5. He can write love songs… but doesn’t

Early on in his career, Randy decided that love songs didn’t interest him that much and that he'd rather focus on writing songs filled with desperate, peculiar and sometimes decidedly unpleasant people. Often these characters couldn’t be relied upon to tell the entire truth. “It’s always interested me to do that. To not write straight, but do songs in character whereas the syntax and the diction tells you who the guy is.”

It interested me to write things other than love songs. Not the brightest thing I’ve ever done because that’s what people like."

So does he regret focusing on dark, acerbic material rather than big, belting ballads? Sort of. “It interested me to write things other than love songs. Not the brightest thing I’ve ever done because that’s what people like. They’ve liked it for 1,000 years.”

6. He can make you laugh... or cry

Instead of following the romantic route, Randy decided that comedy was far more important. “I am, more often than any other pop writer, trying to make people laugh.”

And using comedy in his music proved to be a good barometer of his audience’s mood. “You sort of know you’re all right if people are laughing. You can be great and you don’t know it, because people are just sitting if you’re not trying to make them laugh.”

But he can turn off the wisecracks and turn on the waterworks if required: he just needs the right inspiration. “If I’m getting paid to do Toy Story, I’ll make them cry.”

7. An atheist that’s still got soul

When John Wilson asks if he's an atheist, Randy replies: “Let me answer it this way. Yes.”

But just because he fails to follow a particular religion, it doesn’t mean he has no interest in faith. As he states, in his own inimitable way: “I don’t have any belief, supernatural or religious beliefs. But I have a great deal of respect for how big a hit it is.”

Classical and gospel music have had an obvious influence on his own work. “What it’s about in the end is the power of the accoutrements connected to religion. Gospel music, Bach, Beethoven, Bruckner. And people whose names begin with another letter than that.

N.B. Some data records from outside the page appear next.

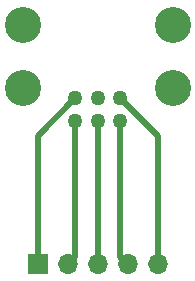
<source format=gbr>
%TF.GenerationSoftware,KiCad,Pcbnew,9.0.0*%
%TF.CreationDate,2025-10-27T19:43:47+01:00*%
%TF.ProjectId,wii_breakout_mount,7769695f-6272-4656-916b-6f75745f6d6f,rev?*%
%TF.SameCoordinates,Original*%
%TF.FileFunction,Copper,L1,Top*%
%TF.FilePolarity,Positive*%
%FSLAX46Y46*%
G04 Gerber Fmt 4.6, Leading zero omitted, Abs format (unit mm)*
G04 Created by KiCad (PCBNEW 9.0.0) date 2025-10-27 19:43:47*
%MOMM*%
%LPD*%
G01*
G04 APERTURE LIST*
%TA.AperFunction,ComponentPad*%
%ADD10R,1.700000X1.700000*%
%TD*%
%TA.AperFunction,ComponentPad*%
%ADD11O,1.700000X1.700000*%
%TD*%
%TA.AperFunction,ComponentPad*%
%ADD12C,3.048000*%
%TD*%
%TA.AperFunction,ComponentPad*%
%ADD13C,1.270000*%
%TD*%
%TA.AperFunction,Conductor*%
%ADD14C,0.500000*%
%TD*%
G04 APERTURE END LIST*
D10*
%TO.P,REF\u002A\u002A,1*%
%TO.N,N/C*%
X113925000Y-72721600D03*
D11*
%TO.P,REF\u002A\u002A,2*%
X116465000Y-72721600D03*
%TO.P,REF\u002A\u002A,3*%
X119005000Y-72721600D03*
%TO.P,REF\u002A\u002A,4*%
X121545000Y-72721600D03*
%TO.P,REF\u002A\u002A,5*%
X124085000Y-72721600D03*
%TD*%
D12*
%TO.P,P1,*%
%TO.N,*%
X112650000Y-52460000D03*
X112650000Y-57794000D03*
X125350000Y-52460000D03*
X125350000Y-57794000D03*
D13*
%TO.P,P1,1*%
%TO.N,N/C*%
X120905000Y-60588000D03*
%TO.P,P1,2*%
X120905000Y-58683000D03*
%TO.P,P1,3*%
X119000000Y-60588000D03*
%TO.P,P1,4*%
X119000000Y-58683000D03*
%TO.P,P1,5*%
X117095000Y-60588000D03*
%TO.P,P1,6*%
X117095000Y-58683000D03*
%TD*%
D14*
%TO.N,*%
X117095000Y-60588000D02*
X117095000Y-72091600D01*
X119000000Y-72716600D02*
X119005000Y-72721600D01*
X113925000Y-61853000D02*
X113925000Y-72721600D01*
X120905000Y-60588000D02*
X120905000Y-72081600D01*
X120905000Y-72081600D02*
X121545000Y-72721600D01*
X120905000Y-58683000D02*
X124085000Y-61863000D01*
X119000000Y-60588000D02*
X119000000Y-72716600D01*
X117095000Y-72091600D02*
X116465000Y-72721600D01*
X117095000Y-58683000D02*
X113925000Y-61853000D01*
X124085000Y-61863000D02*
X124085000Y-72721600D01*
%TD*%
M02*

</source>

But the music is powerful.”

Randy Newman - God's Song (That's Why I Love Mankind)

Randy Newman playing live at Maida Vale for Mastertapes

8. And he may also be a prophet

When Randy wrote the song Political Science in 1972 he thought he was being outrageously satirical. But he feels that recent events in American politics have overtaken the satire. “I didn’t think anyone in positions of power would be quite that nuts. But now we’ve got it.”

A song that was originally deemed ridiculous suddenly feels like searing social commentary. “When I play it on the continent, they don’t laugh anymore.”

9. Not breaking into a sweat

Even though he started his professional career in his mid-teens, Randy hasn’t exactly been prolific when it comes to solo albums. As the great man says himself: “11 albums in 73 years? There’s no excuse for it.”

So why didn’t he release more? “I never liked to work. I never liked to write. They would have to sit on me to do it.”

And sadly Randy wasn’t indulging in some kind of wild rock-and-roll lifestyle when he wasn’t writing new tunes. As he readily admits: “I wasn’t going to go up the Laurel Canyon with Stevie Nicks. I was going to watch television.”

10. He’s not in it for the accolades

Randy eventually won an Academy Award after being nominated 15 times (and has won another one since). In typical self-deprecating style, his acceptance speech began with: “I don’t need your pity…”

He appreciates that awards of this nature can be bestowed under dubious circumstances and so doesn’t take them all that seriously. “I got them for, like, not my best work.”

“It’s like the Grammys I have, they’re for ‘Best instrumental by a left-handed composer over 40’. It isn’t like ‘Album of the Year’ of anything. I’ve got six of them, I don’t know what they’re for.”